(Recorded data)
################
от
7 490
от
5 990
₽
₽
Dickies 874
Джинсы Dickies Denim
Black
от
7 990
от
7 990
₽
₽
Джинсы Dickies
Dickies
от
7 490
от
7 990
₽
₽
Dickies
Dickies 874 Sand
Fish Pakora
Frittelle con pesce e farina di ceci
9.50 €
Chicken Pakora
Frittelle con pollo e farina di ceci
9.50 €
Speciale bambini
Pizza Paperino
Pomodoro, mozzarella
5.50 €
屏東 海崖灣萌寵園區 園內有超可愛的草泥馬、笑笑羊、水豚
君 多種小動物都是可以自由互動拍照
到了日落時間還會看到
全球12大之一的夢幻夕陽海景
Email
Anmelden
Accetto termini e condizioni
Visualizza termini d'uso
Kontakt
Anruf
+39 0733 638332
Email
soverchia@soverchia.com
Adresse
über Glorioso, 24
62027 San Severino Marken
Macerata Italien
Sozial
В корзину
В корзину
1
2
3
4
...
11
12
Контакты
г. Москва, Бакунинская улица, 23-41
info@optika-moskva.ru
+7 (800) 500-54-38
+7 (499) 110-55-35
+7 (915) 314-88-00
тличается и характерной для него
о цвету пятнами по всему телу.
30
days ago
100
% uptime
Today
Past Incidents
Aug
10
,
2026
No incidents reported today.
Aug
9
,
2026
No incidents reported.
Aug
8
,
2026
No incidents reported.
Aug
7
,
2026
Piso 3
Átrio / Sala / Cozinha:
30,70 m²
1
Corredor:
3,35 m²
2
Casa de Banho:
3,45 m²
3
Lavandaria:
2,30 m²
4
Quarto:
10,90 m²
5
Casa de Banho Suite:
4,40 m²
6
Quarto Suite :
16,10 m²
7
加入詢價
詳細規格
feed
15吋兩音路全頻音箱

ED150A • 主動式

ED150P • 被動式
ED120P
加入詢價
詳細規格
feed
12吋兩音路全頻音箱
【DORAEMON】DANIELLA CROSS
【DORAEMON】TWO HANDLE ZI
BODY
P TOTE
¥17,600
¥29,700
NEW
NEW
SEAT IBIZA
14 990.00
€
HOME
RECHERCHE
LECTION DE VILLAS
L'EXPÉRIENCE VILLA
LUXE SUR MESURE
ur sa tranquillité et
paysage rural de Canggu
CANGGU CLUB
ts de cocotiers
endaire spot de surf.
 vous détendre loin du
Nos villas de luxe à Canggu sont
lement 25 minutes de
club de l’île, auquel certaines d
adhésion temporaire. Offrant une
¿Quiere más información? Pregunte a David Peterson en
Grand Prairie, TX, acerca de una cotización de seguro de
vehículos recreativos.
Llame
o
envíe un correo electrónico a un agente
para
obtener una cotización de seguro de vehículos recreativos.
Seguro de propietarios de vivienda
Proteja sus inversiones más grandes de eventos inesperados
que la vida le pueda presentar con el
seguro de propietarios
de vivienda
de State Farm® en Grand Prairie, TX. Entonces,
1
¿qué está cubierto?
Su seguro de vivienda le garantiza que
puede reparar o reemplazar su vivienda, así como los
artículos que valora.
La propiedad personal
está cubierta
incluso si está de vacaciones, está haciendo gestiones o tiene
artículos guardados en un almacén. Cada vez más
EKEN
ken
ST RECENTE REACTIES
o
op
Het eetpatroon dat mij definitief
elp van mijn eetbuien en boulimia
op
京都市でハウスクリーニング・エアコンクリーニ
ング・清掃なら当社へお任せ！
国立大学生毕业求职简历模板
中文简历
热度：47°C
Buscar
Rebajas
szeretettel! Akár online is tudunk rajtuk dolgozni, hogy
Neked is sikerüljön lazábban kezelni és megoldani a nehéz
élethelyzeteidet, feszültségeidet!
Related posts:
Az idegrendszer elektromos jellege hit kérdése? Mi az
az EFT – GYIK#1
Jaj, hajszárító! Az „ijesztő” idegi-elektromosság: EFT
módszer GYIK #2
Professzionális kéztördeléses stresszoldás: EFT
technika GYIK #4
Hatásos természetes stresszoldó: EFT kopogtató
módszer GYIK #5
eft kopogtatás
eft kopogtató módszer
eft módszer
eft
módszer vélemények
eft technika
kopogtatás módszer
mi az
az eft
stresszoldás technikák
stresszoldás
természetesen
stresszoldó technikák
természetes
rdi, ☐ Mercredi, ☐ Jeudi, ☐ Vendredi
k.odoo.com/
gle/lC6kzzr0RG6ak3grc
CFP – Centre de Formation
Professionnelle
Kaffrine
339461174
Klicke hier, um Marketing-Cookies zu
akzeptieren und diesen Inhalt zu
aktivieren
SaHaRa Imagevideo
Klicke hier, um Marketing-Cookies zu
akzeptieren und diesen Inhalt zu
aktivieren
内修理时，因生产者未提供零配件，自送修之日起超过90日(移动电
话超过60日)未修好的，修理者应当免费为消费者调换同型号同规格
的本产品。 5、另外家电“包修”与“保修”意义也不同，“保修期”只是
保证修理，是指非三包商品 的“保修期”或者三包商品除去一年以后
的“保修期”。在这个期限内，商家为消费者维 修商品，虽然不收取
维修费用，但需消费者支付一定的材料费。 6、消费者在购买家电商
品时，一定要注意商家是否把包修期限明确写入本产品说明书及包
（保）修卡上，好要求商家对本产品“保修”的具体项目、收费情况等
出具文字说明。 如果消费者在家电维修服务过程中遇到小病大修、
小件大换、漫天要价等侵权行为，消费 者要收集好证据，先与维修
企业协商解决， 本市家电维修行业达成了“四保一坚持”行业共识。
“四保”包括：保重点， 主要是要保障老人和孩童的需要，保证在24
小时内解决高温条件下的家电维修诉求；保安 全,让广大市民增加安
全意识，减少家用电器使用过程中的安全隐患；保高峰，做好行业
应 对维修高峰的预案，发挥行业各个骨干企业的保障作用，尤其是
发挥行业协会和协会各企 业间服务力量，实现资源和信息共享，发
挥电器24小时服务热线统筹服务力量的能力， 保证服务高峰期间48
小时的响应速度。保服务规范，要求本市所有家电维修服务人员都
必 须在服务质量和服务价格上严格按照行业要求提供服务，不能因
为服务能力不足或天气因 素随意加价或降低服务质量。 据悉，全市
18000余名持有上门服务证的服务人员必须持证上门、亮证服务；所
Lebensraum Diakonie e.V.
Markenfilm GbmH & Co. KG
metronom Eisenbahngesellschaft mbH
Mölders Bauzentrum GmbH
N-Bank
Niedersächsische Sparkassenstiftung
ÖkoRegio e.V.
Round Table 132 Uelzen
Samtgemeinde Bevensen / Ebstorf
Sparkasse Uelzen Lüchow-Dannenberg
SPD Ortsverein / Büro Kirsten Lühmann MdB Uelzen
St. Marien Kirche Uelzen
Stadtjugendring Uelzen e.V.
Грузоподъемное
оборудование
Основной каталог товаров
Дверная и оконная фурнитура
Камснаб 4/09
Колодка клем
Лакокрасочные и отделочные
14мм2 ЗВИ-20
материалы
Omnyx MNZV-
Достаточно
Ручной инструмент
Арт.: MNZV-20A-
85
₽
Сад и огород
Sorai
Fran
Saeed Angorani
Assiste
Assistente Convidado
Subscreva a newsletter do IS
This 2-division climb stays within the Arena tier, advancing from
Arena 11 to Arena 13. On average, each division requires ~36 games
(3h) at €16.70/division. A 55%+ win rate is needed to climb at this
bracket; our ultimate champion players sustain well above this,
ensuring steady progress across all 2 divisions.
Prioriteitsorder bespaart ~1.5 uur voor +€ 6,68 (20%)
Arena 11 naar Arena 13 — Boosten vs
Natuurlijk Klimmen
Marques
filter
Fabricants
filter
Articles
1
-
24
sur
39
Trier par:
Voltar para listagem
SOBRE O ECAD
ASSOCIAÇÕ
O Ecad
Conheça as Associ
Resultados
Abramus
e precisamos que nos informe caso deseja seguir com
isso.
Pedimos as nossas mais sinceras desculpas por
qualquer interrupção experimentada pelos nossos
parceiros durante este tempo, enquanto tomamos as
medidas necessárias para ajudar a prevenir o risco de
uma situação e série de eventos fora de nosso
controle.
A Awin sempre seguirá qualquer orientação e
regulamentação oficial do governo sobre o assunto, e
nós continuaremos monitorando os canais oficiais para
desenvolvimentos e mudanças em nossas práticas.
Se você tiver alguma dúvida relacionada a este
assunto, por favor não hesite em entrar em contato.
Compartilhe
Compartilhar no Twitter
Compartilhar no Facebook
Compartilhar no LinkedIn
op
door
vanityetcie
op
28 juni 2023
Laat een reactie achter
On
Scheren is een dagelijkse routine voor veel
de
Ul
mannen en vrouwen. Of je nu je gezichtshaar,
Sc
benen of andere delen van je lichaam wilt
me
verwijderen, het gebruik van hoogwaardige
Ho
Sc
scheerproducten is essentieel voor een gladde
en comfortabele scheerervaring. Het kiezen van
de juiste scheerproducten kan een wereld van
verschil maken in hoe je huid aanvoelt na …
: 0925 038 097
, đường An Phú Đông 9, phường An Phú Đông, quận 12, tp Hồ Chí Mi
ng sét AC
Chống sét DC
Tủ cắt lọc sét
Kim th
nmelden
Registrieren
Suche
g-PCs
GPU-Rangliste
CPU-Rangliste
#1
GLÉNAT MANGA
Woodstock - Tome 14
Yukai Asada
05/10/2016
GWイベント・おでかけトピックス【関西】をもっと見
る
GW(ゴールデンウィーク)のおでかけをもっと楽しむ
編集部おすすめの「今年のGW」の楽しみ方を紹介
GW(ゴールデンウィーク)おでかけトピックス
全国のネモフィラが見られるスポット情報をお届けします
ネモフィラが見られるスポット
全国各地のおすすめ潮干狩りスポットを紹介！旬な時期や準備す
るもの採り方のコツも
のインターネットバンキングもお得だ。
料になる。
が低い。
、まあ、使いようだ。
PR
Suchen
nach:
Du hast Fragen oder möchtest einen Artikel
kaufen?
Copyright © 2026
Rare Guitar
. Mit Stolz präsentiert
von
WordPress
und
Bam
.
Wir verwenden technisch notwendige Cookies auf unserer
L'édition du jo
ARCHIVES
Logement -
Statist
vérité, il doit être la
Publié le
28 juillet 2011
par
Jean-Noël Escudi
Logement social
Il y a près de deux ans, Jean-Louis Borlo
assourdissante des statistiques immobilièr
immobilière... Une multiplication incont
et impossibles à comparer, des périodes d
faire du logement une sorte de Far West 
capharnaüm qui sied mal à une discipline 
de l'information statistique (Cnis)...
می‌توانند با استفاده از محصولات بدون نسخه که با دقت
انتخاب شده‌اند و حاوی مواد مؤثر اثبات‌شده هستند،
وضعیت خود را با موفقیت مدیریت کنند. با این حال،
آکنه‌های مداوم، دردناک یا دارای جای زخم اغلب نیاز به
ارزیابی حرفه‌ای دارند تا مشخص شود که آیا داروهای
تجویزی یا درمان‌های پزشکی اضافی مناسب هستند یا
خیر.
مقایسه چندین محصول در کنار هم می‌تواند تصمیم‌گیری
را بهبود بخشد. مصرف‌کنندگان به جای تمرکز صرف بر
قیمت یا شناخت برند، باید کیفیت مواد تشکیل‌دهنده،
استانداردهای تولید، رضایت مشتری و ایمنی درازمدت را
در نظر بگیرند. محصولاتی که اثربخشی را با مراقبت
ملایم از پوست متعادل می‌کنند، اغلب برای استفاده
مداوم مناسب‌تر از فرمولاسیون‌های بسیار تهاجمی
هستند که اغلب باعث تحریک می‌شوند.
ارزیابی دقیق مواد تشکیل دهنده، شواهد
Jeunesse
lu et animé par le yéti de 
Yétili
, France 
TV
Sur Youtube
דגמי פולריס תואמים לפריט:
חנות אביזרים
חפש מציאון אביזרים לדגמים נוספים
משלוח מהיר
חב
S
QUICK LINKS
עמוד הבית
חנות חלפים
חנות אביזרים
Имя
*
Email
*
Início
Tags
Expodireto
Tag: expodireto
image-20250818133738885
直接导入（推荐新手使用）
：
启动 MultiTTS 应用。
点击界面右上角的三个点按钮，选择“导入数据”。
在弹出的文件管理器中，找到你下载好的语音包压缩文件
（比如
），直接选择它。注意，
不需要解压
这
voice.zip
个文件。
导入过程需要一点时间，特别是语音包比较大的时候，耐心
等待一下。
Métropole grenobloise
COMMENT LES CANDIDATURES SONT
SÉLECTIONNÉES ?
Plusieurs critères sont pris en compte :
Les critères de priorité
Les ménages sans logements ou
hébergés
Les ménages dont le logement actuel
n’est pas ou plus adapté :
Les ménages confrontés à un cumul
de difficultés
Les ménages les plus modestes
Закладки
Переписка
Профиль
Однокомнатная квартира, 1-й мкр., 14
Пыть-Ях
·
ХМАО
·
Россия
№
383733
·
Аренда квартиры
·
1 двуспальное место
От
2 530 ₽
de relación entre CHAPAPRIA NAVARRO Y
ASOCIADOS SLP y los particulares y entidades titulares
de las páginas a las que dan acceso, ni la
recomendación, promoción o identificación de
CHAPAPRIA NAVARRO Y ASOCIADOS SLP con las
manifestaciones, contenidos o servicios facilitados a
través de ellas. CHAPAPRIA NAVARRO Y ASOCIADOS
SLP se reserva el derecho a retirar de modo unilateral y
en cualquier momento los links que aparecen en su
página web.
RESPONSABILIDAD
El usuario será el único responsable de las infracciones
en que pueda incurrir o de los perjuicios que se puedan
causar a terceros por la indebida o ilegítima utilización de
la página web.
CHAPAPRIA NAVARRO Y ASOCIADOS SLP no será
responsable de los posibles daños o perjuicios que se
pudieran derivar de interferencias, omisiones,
################
- [Your objective] Go through the entries and copy every line with "voor".

- [Output below]
Prioriteitsorder bespaart ~1.5 uur voor +€ 6,68 (20%)
Scheren is een dagelijkse routine voor veel
scheerproducten is essentieel voor een gladde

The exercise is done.